新加坡国立大学的研究人员发现，一种对血清型2登革热病毒的人类抗体(被称作2D22)可保护小鼠不受一种致命型登革热病毒的侵害，他们表示，2D22与该登革热病毒结合的位点可能会是一种潜在的疫苗标靶。这种蚊媒病毒每年在全球会感染近4亿人，它有4种不同的血清型(或抗原变异)，目前还没有一种具有保护性的疫苗。最近对一种可能的候选疫苗的3期临床试验显示其功效不佳，尤其是对血清型2登革热病毒效果不佳。Guntur Fibriansah和同事发现，2D22可保护小鼠免受血清型2登革热病毒侵害，且无论是在小鼠接种病毒之前还是之后给予该抗体都具保护性。这一结果表明，该抗体可能同时是一种预防性制剂和一种治疗性制剂。为了得到更多的了解，研究人员分析了低温电子显微镜(cryo-EM)下所见的分辨率在6.5和7.0埃之间的2D22与两个不同血清型2(这种血清型具有最活跃的表面)登革热病毒株所形成的复合物的结构。这些cryo-EM结构揭示，2D22会与病毒包膜蛋白结合，将其大约三分之二锁定在病毒表面，并阻止它们重组成进入宿主细胞所需的取向。

原文链接：

Cryo-EM structure of an antibody that neutralizes dengue virus type 2 by locking E protein dimers

原文摘要：

There are four closely-related dengue virus (DENV) serotypes.

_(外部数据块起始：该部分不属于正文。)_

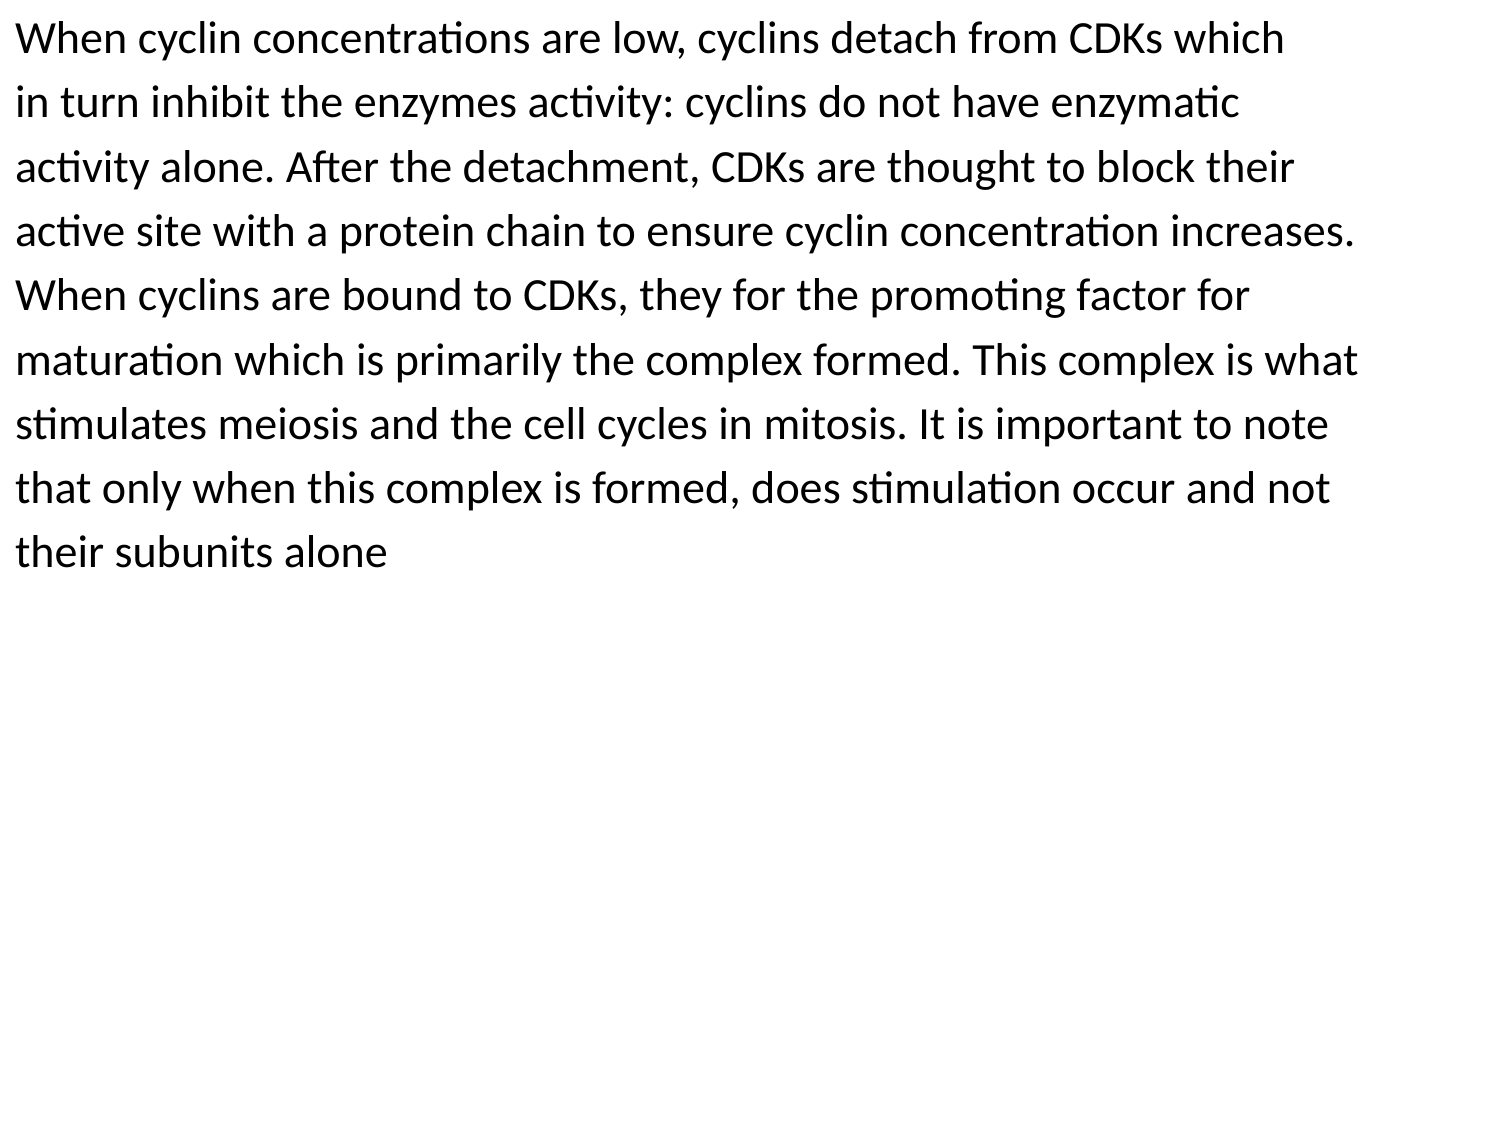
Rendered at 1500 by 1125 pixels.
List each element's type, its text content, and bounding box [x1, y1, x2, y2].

list When cyclin concentrations are low, cyclins detach from CDKs which in turn inhibit the enzymes activity: cyclins do not have enzymatic activity alone. After the detachment, CDKs are thought to block their active site with a protein chain to ensure cyclin concentration increases. When cyclins are bound to CDKs, they for the promoting factor for maturation which is primarily the complex formed. This complex is what stimulates meiosis and the cell cycles in mitosis. It is important to note that only when this complex is formed, does stimulation occur and not their subunits alone [0, 0, 1500, 728]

Infection with one serotype generates antibodies that may cross-react and enhance infection with other serotypes in a secondary infection. We demonstrated that DENV serotype 2 (DENV2)–specific human monoclonal antibody (HMAb) 2D22 is therapeutic in a mouse model of antibody-enhanced severe dengue disease. We determined the cryo–electron microscopy (cryo-EM) structures of HMAb 2D22 complexed with two different DENV2 strains. HMAb 2D22 binds across viral envelope (E) proteins in the dimeric structure, which probably blocks the E protein reorganization required for virus fusion. HMAb 2D22 “locks” two-thirds of or all dimers on the virus surface, depending on the strain, but neutralizes these DENV2 strains with equal potency. The epitope defined by HMAb 2D22 is a potential target for vaccines and therapeutics.